I wish it would be used more often and I blame myself for not using it every time I have the weakness to create a “user” (or “player”) table in a DB.
LDAP servers are solid and scalable, the protocol itself is versatile enough to support most use cases, so why am I still creating user tables? Why, despite my will to use it, I still don’t do it?
Maybe because the protocol is borderline fuggly and the client libraries out there suck bags? Maybe I’m just lazy and a tainted LDAP aficionado :P
By Owen, November 26, 2011 @ 2:00 pm
I’ve actually tried to use LDAP in anger for some of my own data storage needs (specifically, users) and run into aggravating problems that sent me back to other databases. I really want to like LDAP more than I do, but I keep being frustrated by
Extremely limited transaction support. In particular, no XA support in common implementations. (I don’t think pervasive XA is a good thing, but one data store and one message queue in the same transaction is a common pattern in my code and it works well.)

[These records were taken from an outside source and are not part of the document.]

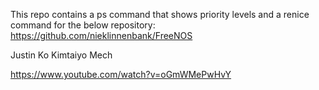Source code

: This repo contains a ps command that shows priority levels and a renice command
for the below repository:
https://github.com/nieklinnenbank/FreeNOS

Justin Ko
Kimtaiyo Mech

https://www.youtube.com/watch?v=oGmWMePwHvY
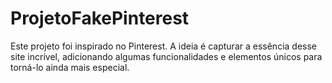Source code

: # ProjetoFakePinterest
Este projeto foi inspirado no Pinterest. A ideia é capturar a essência desse site incrível, adicionando algumas funcionalidades e elementos únicos para torná-lo ainda mais especial.

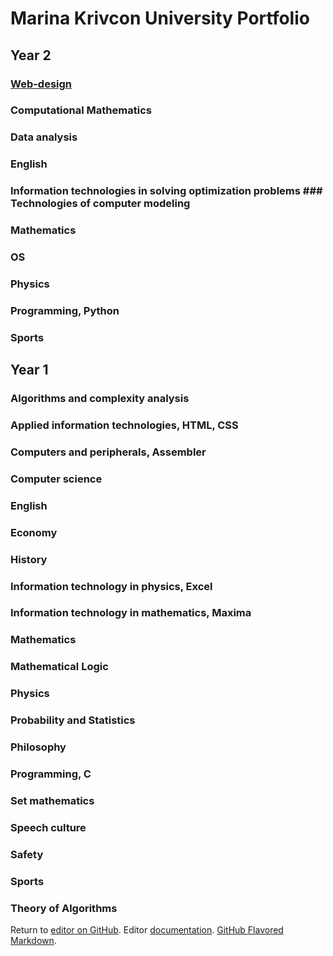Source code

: # Marina Krivcon University Portfolio
## Year 2
### [Web-design](https://github.com/Meao/university-portfolio/blob/master/web/web.md)

### Computational Mathematics 
### Data analysis
### English
### Information technologies in solving optimization problems ### Technologies of computer modeling 
### Mathematics
### OS 
### Physics
### Programming, Python
### Sports


## Year 1
### Algorithms and complexity analysis
### Applied information technologies, HTML, CSS
### Computers and peripherals, Assembler
### Computer science
### English
### Economy
### History
### Information technology in physics, Excel
### Information technology in mathematics, Maxima
### Mathematics
### Mathematical Logic
### Physics
### Probability and Statistics
### Philosophy
### Programming, C
### Set mathematics
### Speech culture
### Safety
### Sports
### Theory of Algorithms

Return to [editor on GitHub](https://github.com/Meao/university-portfolio/edit/master/index.md). Editor [documentation](https://help.github.com/categories/github-pages-basics/). [GitHub Flavored Markdown](https://guides.github.com/features/mastering-markdown/).
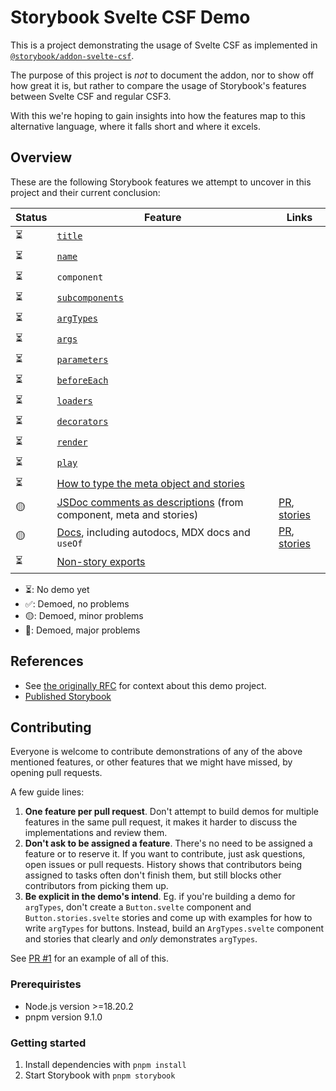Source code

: # Storybook Svelte CSF Demo

This is a project demonstrating the usage of Svelte CSF as implemented in [`@storybook/addon-svelte-csf`](https://github.com/storybookjs/addon-svelte-csf).

The purpose of this project is _not_ to document the addon, nor to show off how great it is, but rather to compare the usage of Storybook's features between Svelte CSF and regular CSF3.

With this we're hoping to gain insights into how the features map to this alternative language, where it falls short and where it excels.

## Overview

These are the following Storybook features we attempt to uncover in this project and their current conclusion:

<!-- prettier-ignore-start -->

| Status | Feature | Links |
| ------ | ------- | ----- |
| ⏳     | [`title`](https://storybook.js.org/docs/writing-stories/naming-components-and-hierarchy#naming-stories) |  |
| ⏳     | [`name`](https://storybook.js.org/docs/writing-stories#rename-stories) |  |  |
| ⏳     | `component` |  |  |
| ⏳     | [`subcomponents`](https://storybook.js.org/docs/writing-stories/stories-for-multiple-components)  |  |  |
| ⏳     | [`argTypes`](https://storybook.js.org/docs/api/arg-types#argtypes)  |  |  |
| ⏳     | [`args`](https://storybook.js.org/docs/writing-stories/args)  |  |  |
| ⏳     | [`parameters`](https://storybook.js.org/docs/writing-stories/parameters)  |  |  |
| ⏳     | [`beforeEach`](https://storybook.js.org/docs/8.1/writing-stories/mocking-modules#using-mocked-modules-in-stories) |  |  |
| ⏳     | [`loaders`](https://storybook.js.org/docs/writing-stories/loaders)  |  |  |
| ⏳     | [`decorators`](https://storybook.js.org/docs/writing-stories/decorators)  |  |  |
| ⏳     | [`render`](https://storybook.js.org/docs/api/csf#custom-render-functions)  |  |  |
| ⏳     | [`play`](https://storybook.js.org/docs/writing-stories/play-function)  |  |  |
| ⏳     | [How to type the meta object and stories](https://storybook.js.org/docs/writing-stories/typescript)   |  |  |
| 🟡     | [JSDoc comments as descriptions](https://storybook.js.org/docs/api/doc-block-description#writing-descriptions) (from component, meta and stories)  | [PR](https://github.com/storybookjs/svelte-csf-demo/pull/2), [stories](https://main--663faba8e103e55dccd640dc.chromatic.com/?path=/docs/docs) |  |
| 🟡     | [Docs](https://storybook.js.org/docs/writing-docs/mdx), including autodocs, MDX docs and `useOf` | [PR](https://github.com/storybookjs/svelte-csf-demo/pull/1), [stories](https://main--663faba8e103e55dccd640dc.chromatic.com/?path=/docs/docs) |
| ⏳     | [Non-story exports](https://storybook.js.org/docs/api/csf#non-story-exports)  |  |  |

- ⏳: No demo yet
- ✅: Demoed, no problems
- 🟡: Demoed, minor problems
- 🔴: Demoed, major problems

## References

- See [the originally RFC](https://github.com/storybookjs/storybook/discussions/27092) for context about this demo project.
- [Published Storybook](https://main--663faba8e103e55dccd640dc.chromatic.com)

## Contributing

Everyone is welcome to contribute demonstrations of any of the above mentioned features, or other features that we might have missed, by opening pull requests.

A few guide lines:

1. **One feature per pull request**. Don't attempt to build demos for multiple features in the same pull request, it makes it harder to discuss the implementations and review them.
2. **Don't ask to be assigned a feature**. There's no need to be assigned a feature or to reserve it. If you want to contribute, just ask questions, open issues or pull requests. History shows that contributors being assigned to tasks often don't finish them, but still blocks other contributors from picking them up.
3. **Be explicit in the demo's intend**. Eg. if you're building a demo for `argTypes`, don't create a `Button.svelte` component and `Button.stories.svelte` stories and come up with examples for how to write `argTypes` for buttons. Instead, build an `ArgTypes.svelte` component and stories that clearly and _only_ demonstrates `argTypes`.

See [PR #1](https://github.com/storybookjs/svelte-csf-demo/pull/1) for an example of all of this.

### Prerequiristes

- Node.js version >=18.20.2
- pnpm version 9.1.0

### Getting started

1. Install dependencies with `pnpm install`
2. Start Storybook with `pnpm storybook`
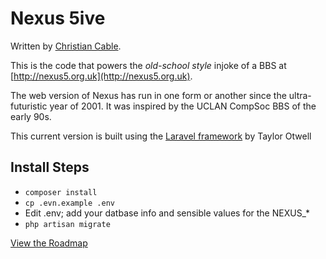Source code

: # Nexus 5ive

Written by [Christian Cable](http://christiancable.co.uk).

This is the code that powers the _old-school style_ injoke of a BBS at [http://nexus5.org.uk](http://nexus5.org.uk). 

The web version of Nexus has run in one form or another since the ultra-futuristic year of 2001. It was inspired by the UCLAN CompSoc BBS of the early 90s.  

This current version is built using the [Laravel framework](https://laravel.com) by Taylor Otwell 


## Install Steps

* `composer install`
* `cp .evn.example .env`
* Edit .env; add your datbase info and sensible values for the NEXUS_* 
* `php artisan migrate`

[View the Roadmap](https://trello.com/b/yyIvw9fp/nexus)
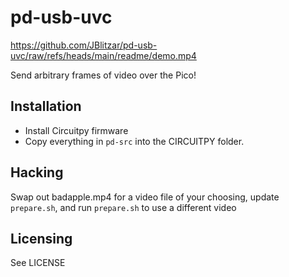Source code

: # pd-usb-uvc

https://github.com/JBlitzar/pd-usb-uvc/raw/refs/heads/main/readme/demo.mp4

Send arbitrary frames of video over the Pico!

## Installation

- Install Circuitpy firmware
- Copy everything in `pd-src` into the CIRCUITPY folder.

## Hacking

Swap out badapple.mp4 for a video file of your choosing, update `prepare.sh`, and run `prepare.sh` to use a different video

## Licensing

See LICENSE
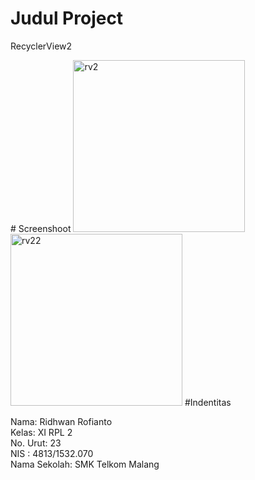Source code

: # Judul Project
<p>RecyclerView2</p>
# Screenshoot
<img width="275" alt="rv2" src="https://cloud.githubusercontent.com/assets/16008580/21984449/8aa8f8a0-dc28-11e6-978e-d9865bd1a22c.png">
<img width="275" alt="rv22" src="https://cloud.githubusercontent.com/assets/16008580/21984450/8ad91990-dc28-11e6-95fc-f5cf4432310d.png">
#Indentitas
<p>
Nama: Ridhwan Rofianto <br>
Kelas: XI RPL 2 <br>
No. Urut: 23 <br>
NIS : 4813/1532.070 <br> 
Nama Sekolah: SMK Telkom Malang <br> 
</p>
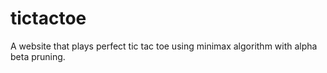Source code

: # tictactoe
A website that plays perfect tic tac toe using minimax algorithm with alpha beta pruning.
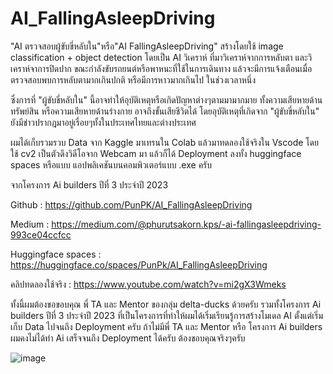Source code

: # AI_FallingAsleepDriving
"AI ตรวจสอบผู้ขับขี่หลับใน"หรือ"AI FallingAsleepDriving" สร้างโดยใช้ image classification + object detection โดยเป็น AI วิเคราห์ ที่มาวิเคราห์จากการหลับตา และวิเคราห์จาการปิดปาก ขณะกำลังขับรถยนต์หรือพาหนะที่ใช้ในการเดินทาง แล้วจะมีการแจ้งเตือนเมื่อตรวจสอบพบการหลับตามากเกินปกติ หรือมีการหาวมากเกินไป ในช่วงเวลาหนึ่ง 

ซึ่งการที่  "ผู้ขับขี่หลับใน" นี้อาจทำให้อุบัติเหตุหรือเกิดปัญหาต่างๆตามมามากมาย ทั้งความเสียหายด้านทรัพย์สิน หรือความเสียหายด้านร่างกาย อาจถึงขั้นเสียชีวิตได้ โดยอุบัติเหตุที่เกิดจาก "ผู้ขับขี่หลับใน" ยังมีข่าวปรากฎมาอยู่เรื่อยๆทั้งในประเทศไทยและต่างประเทศ 

ผมได้เก็บรวมรวบ Data จาก Kaggle มาเทรนใน Colab แล้วมาทดลองใช้จริงใน Vscode โดยใช้ cv2 เป็นตัวดึงวิดีโอจาก Webcam มา แล้วก็ได้ Deployment ลงทั้ง huggingface spaces หรือแบบ แอปพลิเคชันบนคอมพิวเตอร์แบบ .exe ครับ

จากโครงการ Ai builders ปีที่ 3 ประจำปี 2023

Github : https://github.com/PunPK/AI_FallingAsleepDriving

Medium : https://medium.com/@phurutsakorn.kps/️-ai-fallingasleepdriving-993ce04ccfcc

Huggingface spaces : https://huggingface.co/spaces/PunPk/AI_FallingAsleepDriving

คลิปทดลองใช้จริง : https://www.youtube.com/watch?v=mi2gX3Wmeks

ทั้งนี้ผมต้องขอขอบคุณ พี่ TA และ Mentor ของกลุ่ม delta-ducks ด้วยครับ รวมทั้งโครงการ Ai builders ปีที่ 3 ประจำปี 2023 ที่เป็นโครงการที่ทำให้ผมได้เริ่มเรียนรู้การสร้างโมเดล AI ตั้งแต่เริ่มเก็บ Data ไปจนถึง Deployment ครับ ถ้าไม่มีพี่ TA และ Mentor หรือ โครงการ Ai builders ผมคงไม่ได้ทำ Ai เสร็จจนถึง Deployment ได้ครับ ต้องขอบคุณจริงๆครับ

![image](https://github.com/PunPK/AI_FallingAsleepDriving/assets/129741543/ea76c28a-71f3-4c10-a0fc-c930ed8eda17)
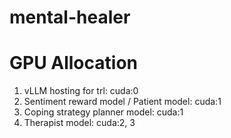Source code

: # mental-healer


# GPU Allocation
1. vLLM hosting for trl: cuda:0
2. Sentiment reward model / Patient model: cuda:1
3. Coping strategy planner model: cuda:1
4. Therapist model: cuda:2, 3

Difficulty rolling out custom schemata. The mechanism for adding a new schema is implementation-dependent, and frequently quite invasive (for example, in OpenLDAP you need to modify the server configuration to add a new schema).
Deeply legacy assumptions embedded in standard schemata. The person/orgPerson/inetOrgPerson schemata, which are used very widely, contain most of these assumptions about names.
Poor client library support. I took a good run at using Spring-LDAP to handle the authentication backend for something I’m working on, and could not figure out how to delete an attribute. That, plus the lack of ODirectoryM libraries that really understand things like attribute aliases, makes writing general data-access code against LDAP pretty obnoxious.
By David Dossot, December 13, 2011 @ 5:16 pm
Any experience/thoughts about Apache Directory or 389 Directory Server? They seem to both support dynamic schema reconfiguration.